:: Problem statement ::
Extend the passage on air traffic control and callsigns, picking up right after its final sentence.

By then the market for air-traffic services was worth $14bn.
More efficient ATC could save 5-10% of aviation fuel by avoiding holding patterns and indirect airways.

The military takes 80% of Chinese air space, congesting the thin corridors open to airliners.
Britain is closing military air space only during air-force exercises.

Callsigns
A prerequisite to safe air traffic separation is the assignment and use of distinctive call signs. These are permanently allocated by ICAO on request usually to scheduled flights and some air forces and other military services for military flights. There are written callsigns with a 3-letter combination followed by the flight number such as AAL872 or VLG1011. As such they appear on flight plans and ATC radar labels. There are also the audio or Radiotelephony callsigns used on the radio contact between pilots and air traffic control. These are not always identical to their written counterparts. An example of an audio callsign would be "Speedbird 832", instead of the written "BAW832". This is used to reduce the chance of confusion between ATC and the aircraft. By default, the callsign for any other flight is the registration number (tail number) of the aircraft, such as "N12345", "C-GABC" or "EC-IZD". The short Radiotelephony callsigns for these tail numbers is the last 3 letters using the NATO phonetic alphabet (e.g. ABC spoken alpha-bravo-charlie for C-GABC) or the last 3 numbers (e.g. three-four-five for N12345). In the United States, the prefix may be an aircraft type, model or manufacturer in place of the first registration character, for example, "N11842" could become "Cessna 842". This abbreviation is only allowed after communications have been established in each sector.

:: Supplied records ::
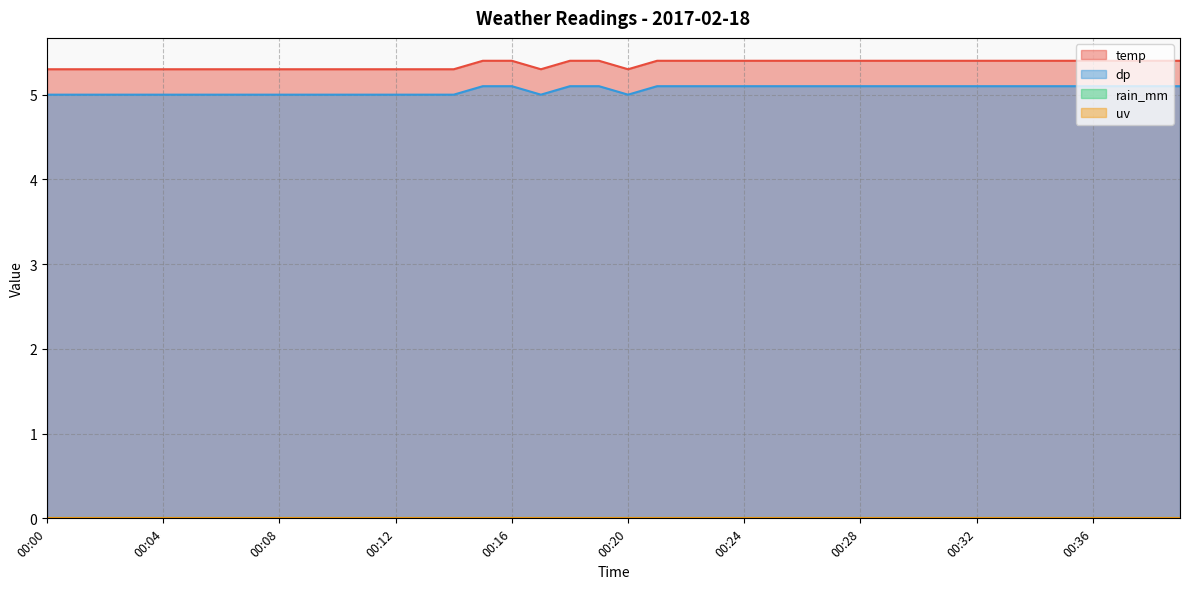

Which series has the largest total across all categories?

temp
--
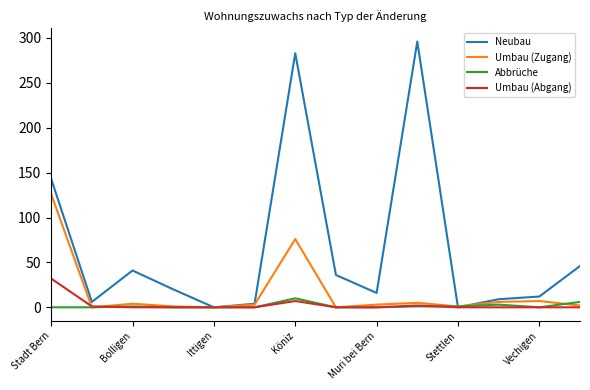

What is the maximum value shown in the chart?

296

:: Answer for the task ::
Before around 1980 International Air Transport Association (IATA) and ICAO were using the same 2-letter callsigns. Due to the larger number of new airlines after deregulation, ICAO established the 3-letter callsigns as mentioned above. The IATA callsigns are currently used in aerodromes on the announcement tables but are no longer used in air traffic control. For example, AA is the IATA callsign for American Airlines; the ATC equivalent is AAL. Flight numbers in regular commercial flights are designated by the aircraft operator and identical callsign might be used for the same scheduled journey each day it is operated, even if the departure time varies a little across different days of the week. The callsign of the return flight often differs only by the final digit from the outbound flight. Generally, airline flight numbers are even if eastbound, and odd if westbound. In order to reduce the possibility of two callsigns on one frequency at any time sounding too similar, a number of airlines, particularly in Europe, have started using alphanumeric callsigns that are not based on flight numbers (e.g. DLH23LG, spoken as Lufthansa-two-three-lima-golf, to prevent confusion between incoming DLH23 and outgoing DLH24 in the same frequency). Additionally, it is the right of the air traffic controller to change the 'audio' callsign for the period the flight is in his sector if there is a risk of confusion, usually choosing the tail number instead.

Technology
Many technologies are used in air traffic control systems. Primary and secondary radar are used to enhance a controller's situation awareness within his assigned airspace – all types of aircraft send back primary echoes of varying sizes to controllers' screens as radar energy is bounced off their skins, and transponder-equipped aircraft reply to secondary radar interrogations by giving an ID (Mode A), an altitude (Mode C) and/or a unique callsign (Mode S). Certain types of weather may also register on the radar screen.

These inputs, added to data from other radars, are correlated to build the air situation. Some basic processing occurs on the radar tracks, such as calculating ground speed and magnetic headings.

Usually, a flight data processing system manages all the flight plan related data, incorporating – in a low or high degree – the information of the track once the correlation between them (flight plan and track) is established. All this information is distributed to modern operational display systems, making it available to controllers.

The FAA has spent over US$3 billion on software, but a fully automated system is still yet to be achieved. In 2002 the UK brought a new area control centre into service at the London Area Control Centre, Swanwick, Hampshire, relieving a busy suburban centre at West Drayton, Middlesex, north of London Heathrow Airport. Software from Lockheed-Martin predominates at the London Area Control Centre. However, the centre was initially troubled by software and communications problems causing delays and occasional shutdowns.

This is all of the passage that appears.